Pada awalnya, rasa sakit hanya terasa ringan dan bisa reda jika diistirahatkan. Namun, banyak orang mengabaikannya karena merasa hal itu biasa. Padahal, jika tidak ditangani dengan tepat, apalagi di usia yang semakin menua, risiko komplikasi bisa meningkat.

Penanganan Lebih Lanjut 

Dengan memahami berbagai gangguan pada bahu, masyarakat diharapkan dapat lebih waspada terhadap gejala awal dan segera berkonsultasi dengan dokter sebelum kondisinya memburuk. Penanganan sejak dini tak hanya lebih efektif, tetapi juga dapat mencegah kerusakan struktur bahu yang lebih parah di kemudian hari.

Dulu, pengobatan untuk penyakit yang melibatkan otot, sendi, atau tulang kerap dianggap menakutkan dan menyakitkan. Namun, seiring kemajuan ilmu kedokteran, kini tersedia beragam pilihan pengobatan yang lebih canggih, efektif, dan minim risiko. Mulai dari terapi non-bedah, tindakan bedah berbasis teknologi mutakhir, hingga program rehabilitasi yang terintegrasi, semuanya dirancang untuk menunjang pemulihan secara menyeluruh.

Fokus utama dari pendekatan medis modern ini adalah meningkatkan kualitas hidup pasien melalui diagnosis yang tepat, intervensi yang aman, serta penanganan yang nyaman. 

RS Premier Bintaro menjadi salah satu rumah sakit yang mengedepankan layanan ortopedi berbasis teknologi terkini dan praktik berbasis bukti (evidence-based practice). Dengan pendekatan multidisiplin yang holistik, rumah sakit ini berkomitmen menghadirkan perawatan yang tidak hanya efektif, tetapi juga mengutamakan keselamatan dan kenyamanan pasien.
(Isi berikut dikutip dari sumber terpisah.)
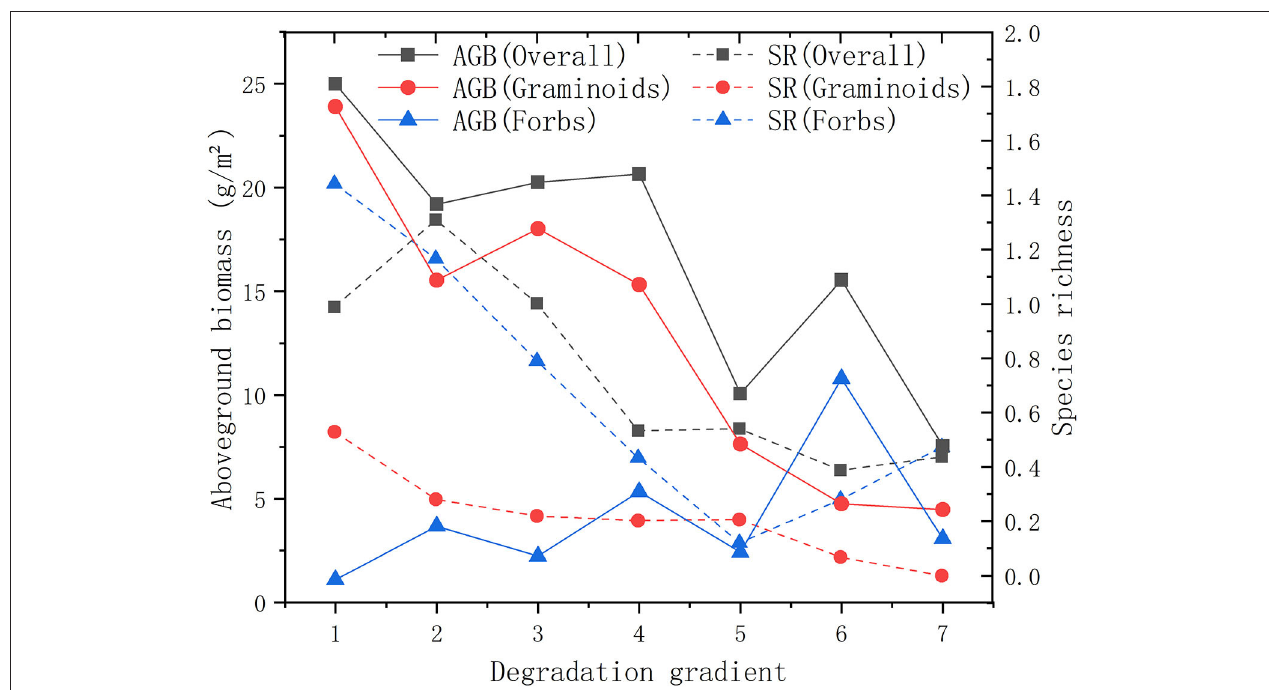
FIGURE 4 | Changes in the trade-off values of aboveground biomass of forbs along a degradation gradient. The red dashed line represents zero value level.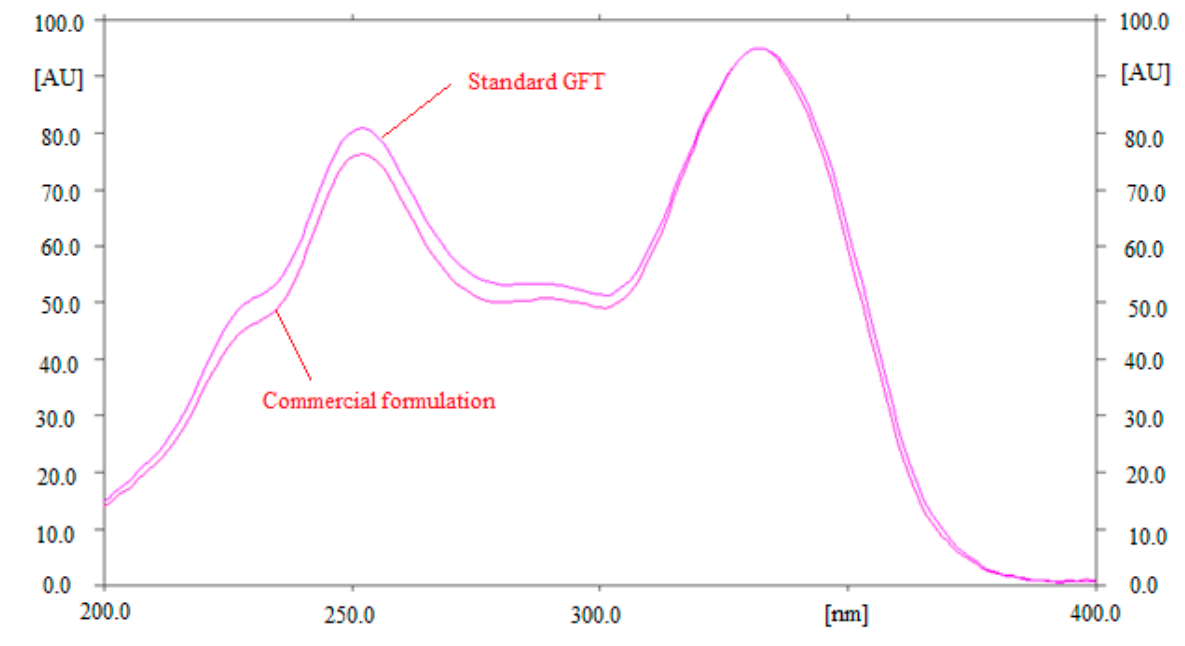
Figure 2. Ultra-violet (UV) absorption spectra of standard GFT and commercial formulation, super- imposed.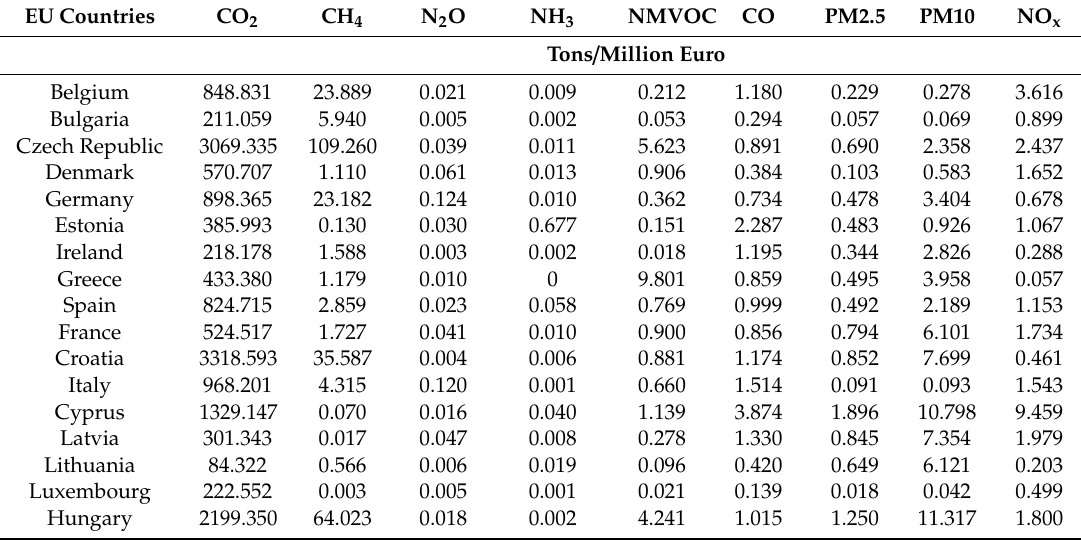
Table 2. Gas and air pollutant emissions into the atmosphere by the EU countries from the mining and quarrying sector in 2017 compared to the GVA by the mining and quarrying sector (own elaboration based on data from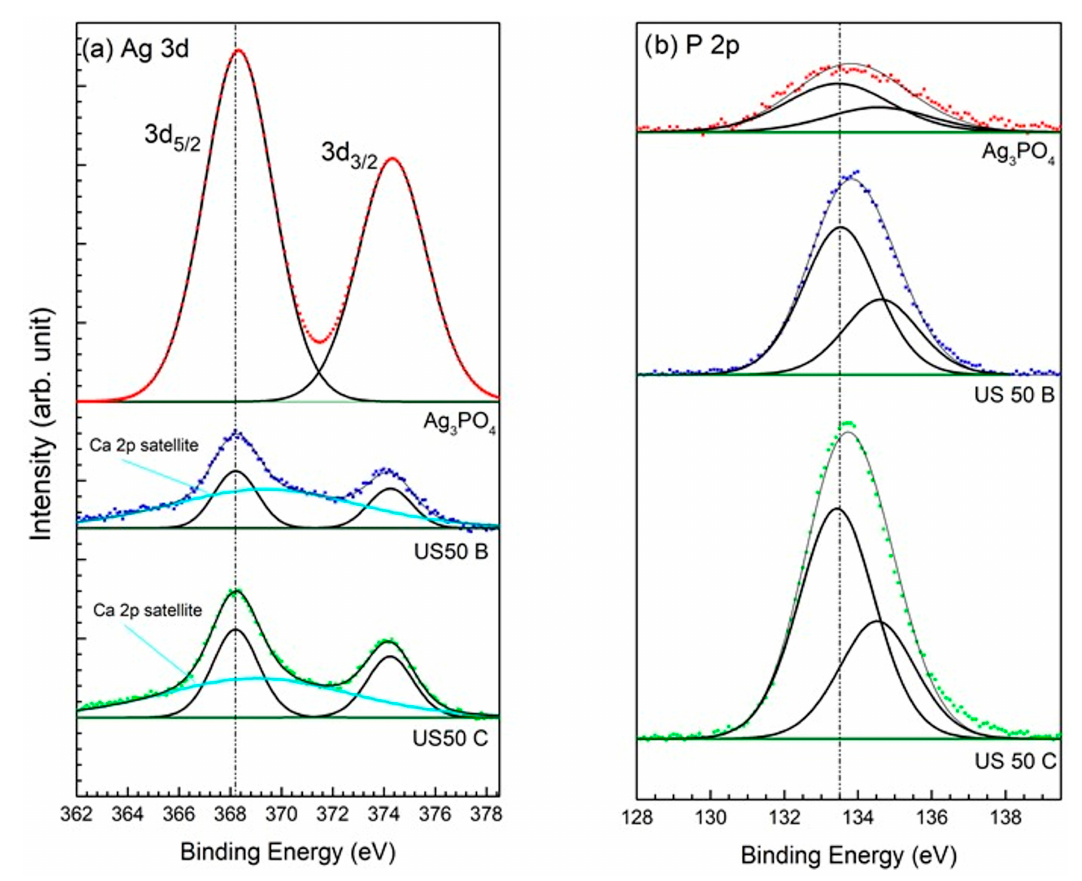
Figure 6. XPS spectra of the Ag 3d ( a ) and P 2p ( b ) regions of US50C, US50B, and the Ag 3 PO 4 sample reference. The BE position of the main peaks is indicated by a dotted line. Table 3. The values of BE and KE for the Ag 3d 5/2 and Ag M 4 N 5 N 5 peaks, the Auger parameter α ’, and the Ag oxidation state in the OMP@silver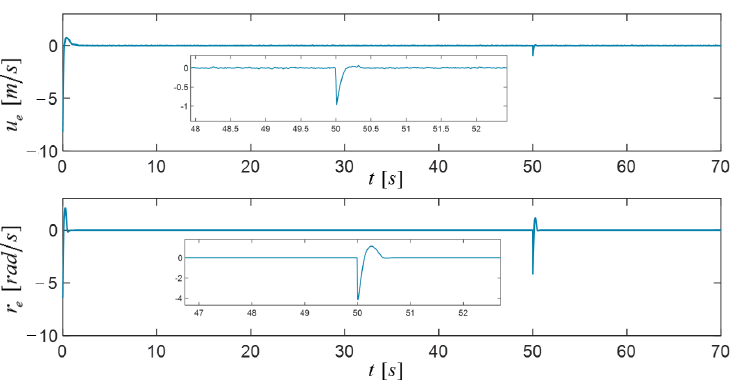
Figure 11. The errors of virtual speed for the proposed method under the influence of TV-C.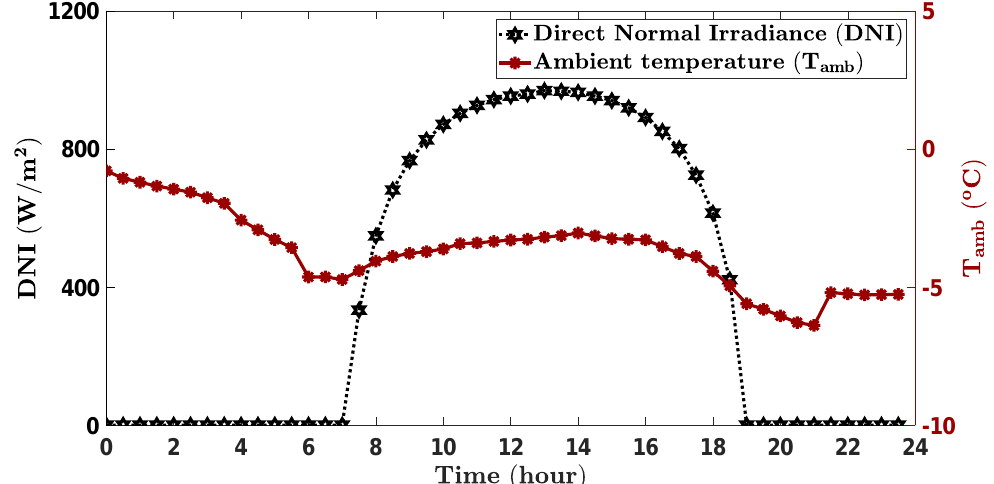
Figure 19. Outdoor ambient temperature ( T amb ) and solar direct normal irradiance ( DNI ) and measured every half an hour for a sample day (18 March 2016) in Houghton, MI, USA. (Reprinted from [21] with permission of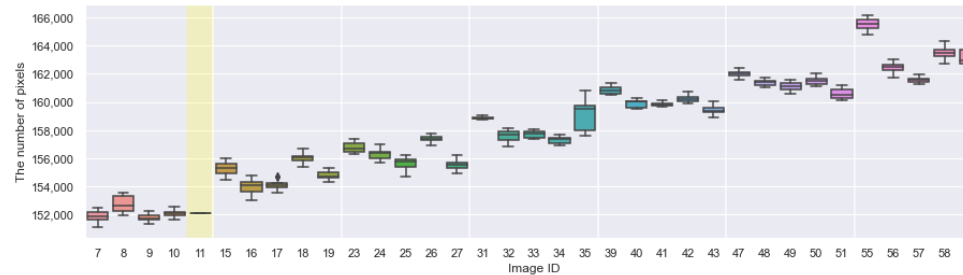
Figure A1. 13–19 August.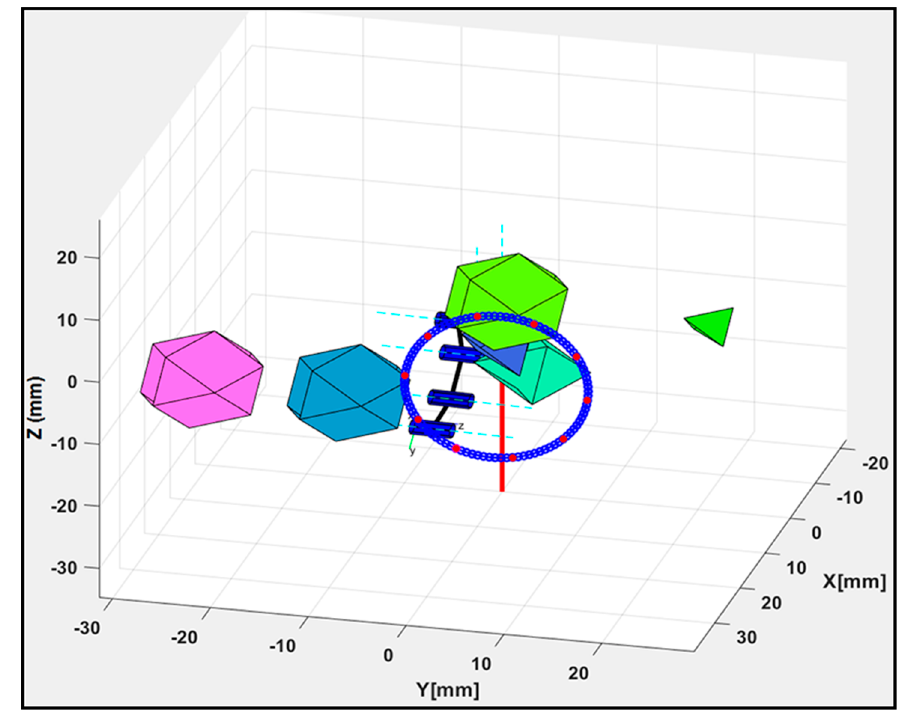
Figure 10. Obstacle avoidance of the robot for the trajectory case with n = 10.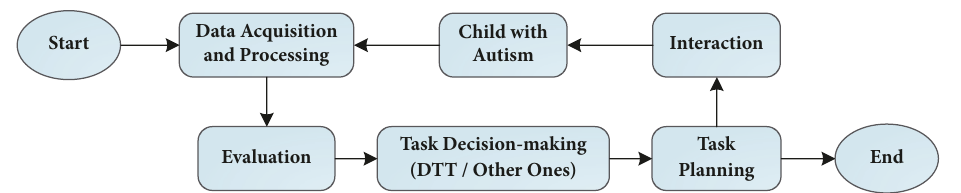
Figure 4: The flowchart of the robot intervention for children with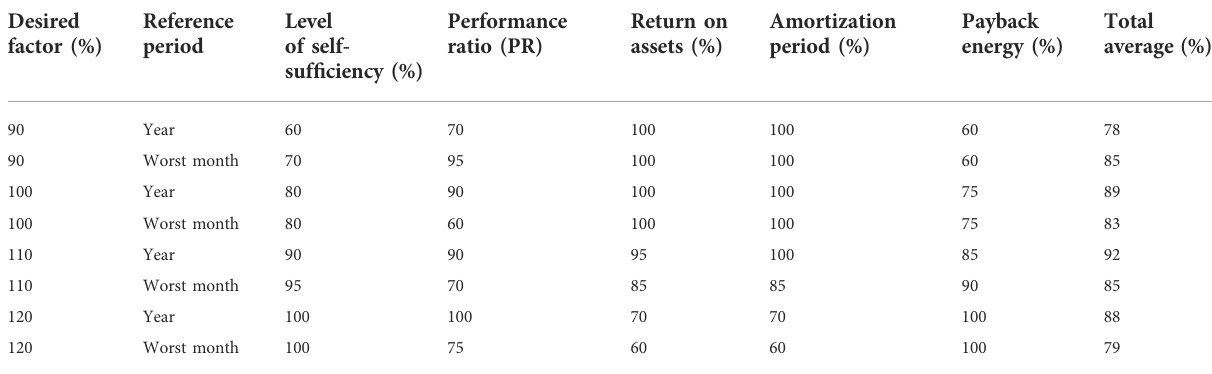
TABLE 7 Simulation results performance analysis.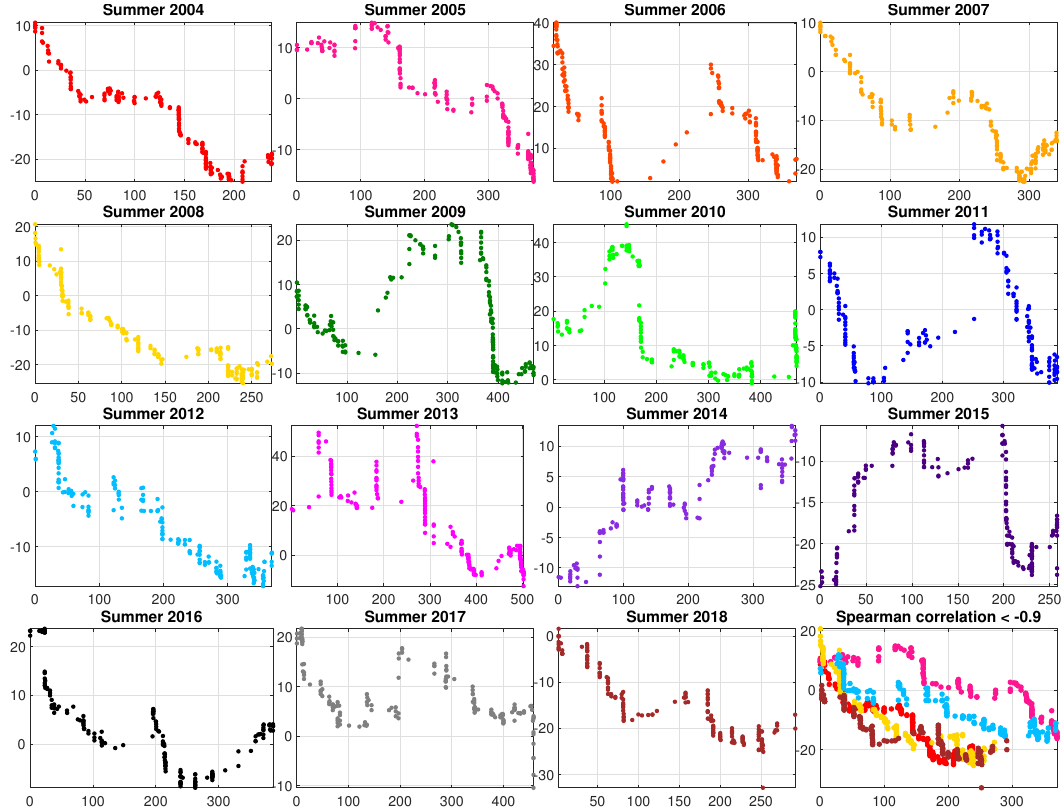
Figure 22. Scatterplots for the summer seasons. On the OY axis, the detrended groundwater levels and on the OX axis the cumulative sums of precipitation are presented. The bottom right plot presents the summer seasons with the highest correlation: 2004, 2005, 2008, 2012,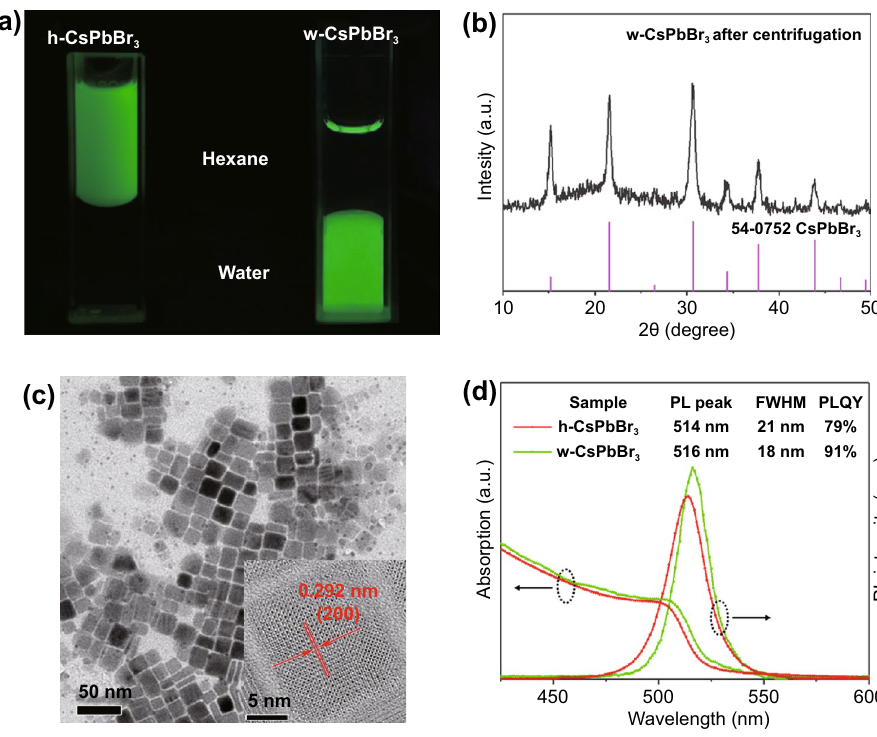
Fig. 2 a Photographs of h‑CsPbBr 3 and w‑CsPbBr 3 NCs under UV light; XRD pattern ( b ) and TEM image ( c ) of w‑CsPbBr 3 NCs after cen‑ trifugation; d UV–vis absorption and PL spectra of w‑CsPbBr 3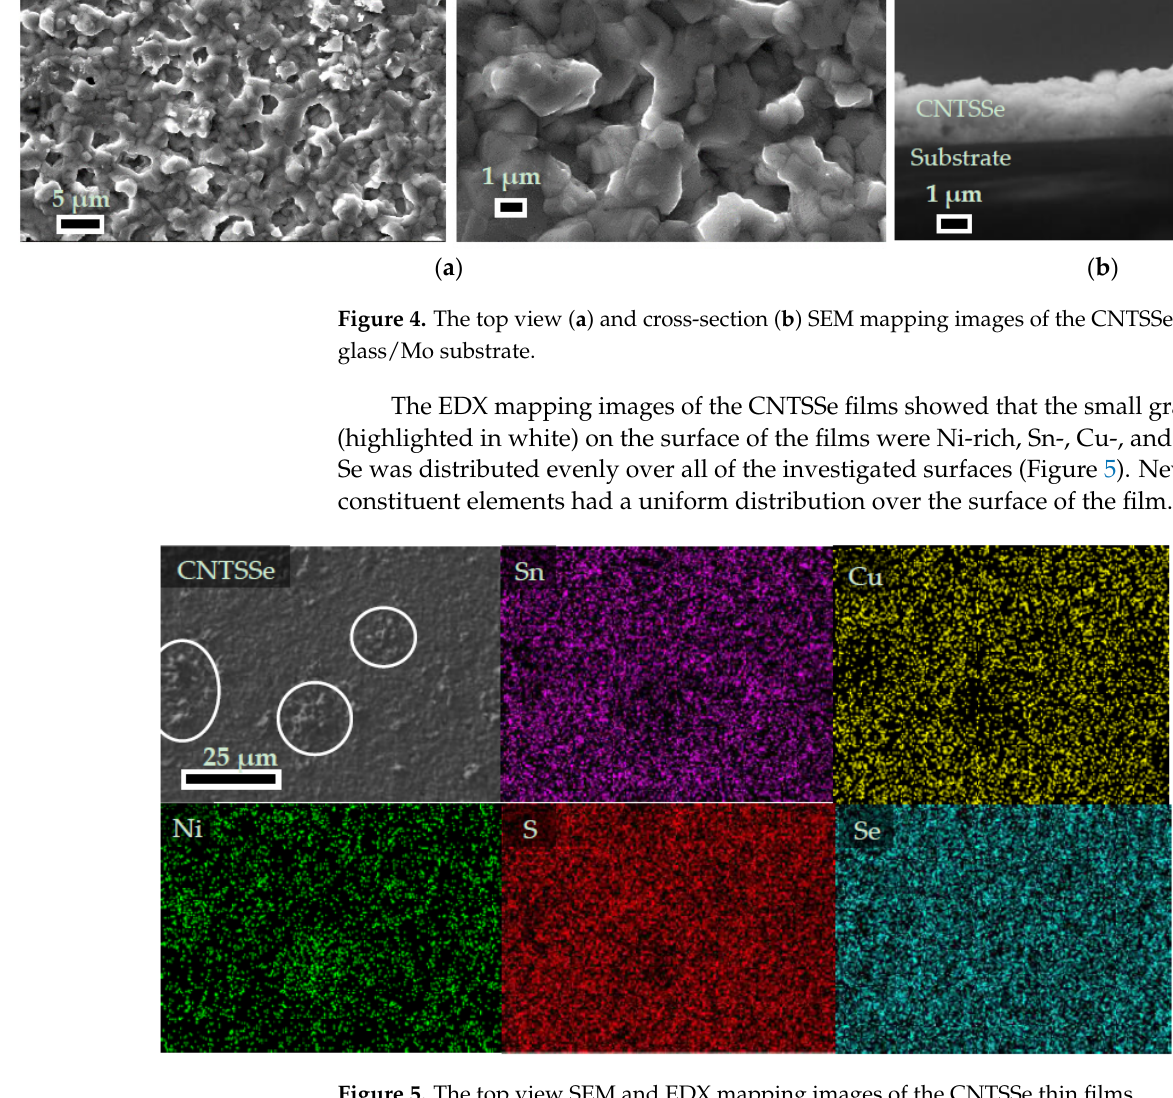
Figure 5. The top view SEM and EDX mapping images of the CNTSSe thin films.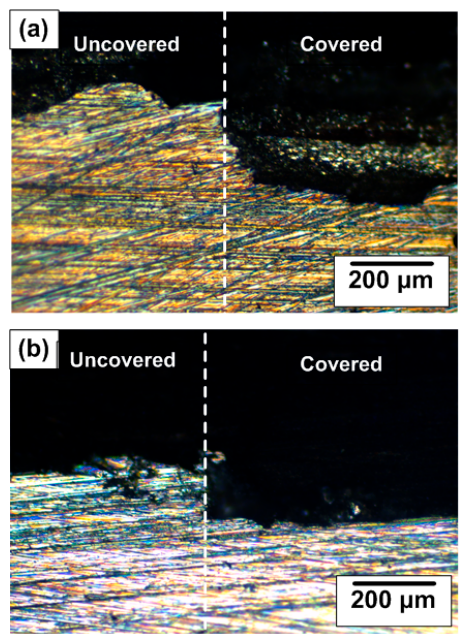
Figure 10. Cross-sectional images of the boundary of covered and uncovered ( a ) α -FeOOH, ( b ) Fe 3 O 4 iron oxides deposit , after potentiostatic tests under − 650 mV SCE for 20 h in the simulated district heating water at 40 °C. Metals 2017 , 7 , 182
dr. Jefry juga menekankan bahwa penanganan gangguan bahu sebaiknya tidak hanya difokuskan pada meredakan gejala, tetapi juga menyasar akar permasalahannya. 

Untuk itu, berbagai metode modern kini tersedia mulai dari artroskopi bahu yang minim invasif, penggunaan platelet-rich plasma (PRP) untuk membantu regenerasi jaringan, hingga pemanfaatan teknologi pencitraan berpresisi tinggi guna menunjang diagnosis yang lebih akurat sejak dini.